** Tasks to complete **
**A.** Using the account of the Lancastria sinking, decide whether each statement agrees with it: (i) The ship went down in twenty minutes. (ii) The German airmen managed to set the oil on fire. (iii) The writer once fell out of a dinghy while holding up two bottles of wine. Answer yes or no for each, quoting the words of the account that decide it.
**B.** Extend the account of the Lancastria sinking with the next paragraph, picking up right after its final sentence.

** Text segment **
***
In his wartime memories folder I found the following personal account of a serviceman who survived the sinking.  I do not know the who owns the copyright of this account, although I have tried to determine to whom it belongs.  If you know then please let me know and I will acknowledge the copyright here.  Thank you, APB


THE NAZIS AT OUR CLEAN HEELS - I MACPHERSON

On Monday afternoon, 17th June, 1940, at twelve minutes past four, the troopship "Lancastria", 17,000 tons, with 5,300 personnel on board, was dive-bombed and sank in twenty minutes in the roadstead five miles off St.  Nazaire at the mouth of the Loire estuary.  

As far as I can now gather, more than 3,000 of these Army and R.A.F.  men were killed either by the bombs, or being trapped in the warren-like ship compartments, or by drowning, or through being machine-gunned from the air while attempting to swim to safety.  I was one of the lucky ones - but that was only because the German airmen failed to set the oil on fire.  The oil from the "Lancastria's" fuel tanks.  They tried that, it was all over the sea.  Somehow, their incendiaries and tracers misfired, so that nothing (much) happened to the lucky ones.

For me the rehearsal was, I suppose, a week before, when I fell out of a dinghy into the Loiret, brandishing aloft a couple of litre bottles of that pleasant white wine which the troops went for so much in France.  Our little party from the Personnel Staff Officer's section had been going it after duty that evening, and some of the other lads thought it would be interesting to rock the boat while I was practising a Viking figurehead stance up forrard.  Anyway, I got wet.  So did they!

We were on the first stage of our elaborate "scuttle".  Our neighbours of the Advanced Air Striking Force, hitherto coded as "Panther", had unofficially renamed themselves "Rabbit".   They were running just as hard as we were.  Although we did not realise it then, it was three weeks after Dunkirk and that was why we were all "on our way".
***
** Supplied data **
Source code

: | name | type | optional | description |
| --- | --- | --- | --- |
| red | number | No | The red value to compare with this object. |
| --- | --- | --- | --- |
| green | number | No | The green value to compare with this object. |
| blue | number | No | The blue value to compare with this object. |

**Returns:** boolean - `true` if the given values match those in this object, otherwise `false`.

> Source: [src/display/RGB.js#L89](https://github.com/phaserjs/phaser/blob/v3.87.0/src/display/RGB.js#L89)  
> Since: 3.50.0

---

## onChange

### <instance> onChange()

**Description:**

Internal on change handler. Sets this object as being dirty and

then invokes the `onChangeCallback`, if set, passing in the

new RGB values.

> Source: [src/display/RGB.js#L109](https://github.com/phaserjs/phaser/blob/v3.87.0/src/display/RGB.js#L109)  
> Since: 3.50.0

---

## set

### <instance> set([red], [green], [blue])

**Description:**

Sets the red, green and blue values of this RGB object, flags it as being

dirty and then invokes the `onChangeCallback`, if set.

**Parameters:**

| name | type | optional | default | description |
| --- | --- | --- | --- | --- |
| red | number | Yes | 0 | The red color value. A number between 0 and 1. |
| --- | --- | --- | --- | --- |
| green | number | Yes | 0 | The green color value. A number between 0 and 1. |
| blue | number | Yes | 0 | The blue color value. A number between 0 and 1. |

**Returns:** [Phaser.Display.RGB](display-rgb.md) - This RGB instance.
***
** Answers per task **
**A.**
(i) Yes: "was dive-bombed and sank in twenty minutes"
(ii) No: "the German airmen failed to set the oil on fire"
(iii) Yes: "I fell out of a dinghy into the Loiret, brandishing aloft a couple of litre bottles of that pleasant white wine"

**B.**
Of course, we (those not in the know) thought it was just another of those mysterious but intriguing operational moves, and we had no idea that it would be touch and go whether we got home at all.

The Loiret is a tributary of the Loire, well inland, and for two weeks we of the Headquarters BAFF (British Air Forces in France), were located in a village called Olivet on its banks about five miles south of Orleans.

The situation was a beautiful one, something like the Thames at Goring and Streatley, with boating and swimming and a roadhouse with a funny English name just across the river.  We always went to this roadhouse in the dinghy for our meals, rather than stomach the unappetising camp fodder.  That was where we got the vin ordinaire, and that was how, after an evening out in the calm June twilight, I came to rehearse the somewhat bigger dip in the sea a week later.

The next day a movement order was issued stating that Headquarters BAFF would be up and away to the coast early on Friday morning, 14th June.  A rear party was to remain, as usual, to clear up.  It would be just my luck to be on this rear party, doing - what do you think? - letters to the Air Ministry about Honours and Awards, and then burning the carbon copies.  Grand bonfire by the Loiret!

That occupied the morning pleasantly enough, and at lunch-time, being the last of the Mohicans in my own particular section, I made a lone final trip across the Loiret for a brace of pate de foie gras sandwiches washed down by that amazingly cheap white wine.  Probably there were a few liqueurs too, at about 3d each, thrown in as makeweight.  I'm sure I can't remember.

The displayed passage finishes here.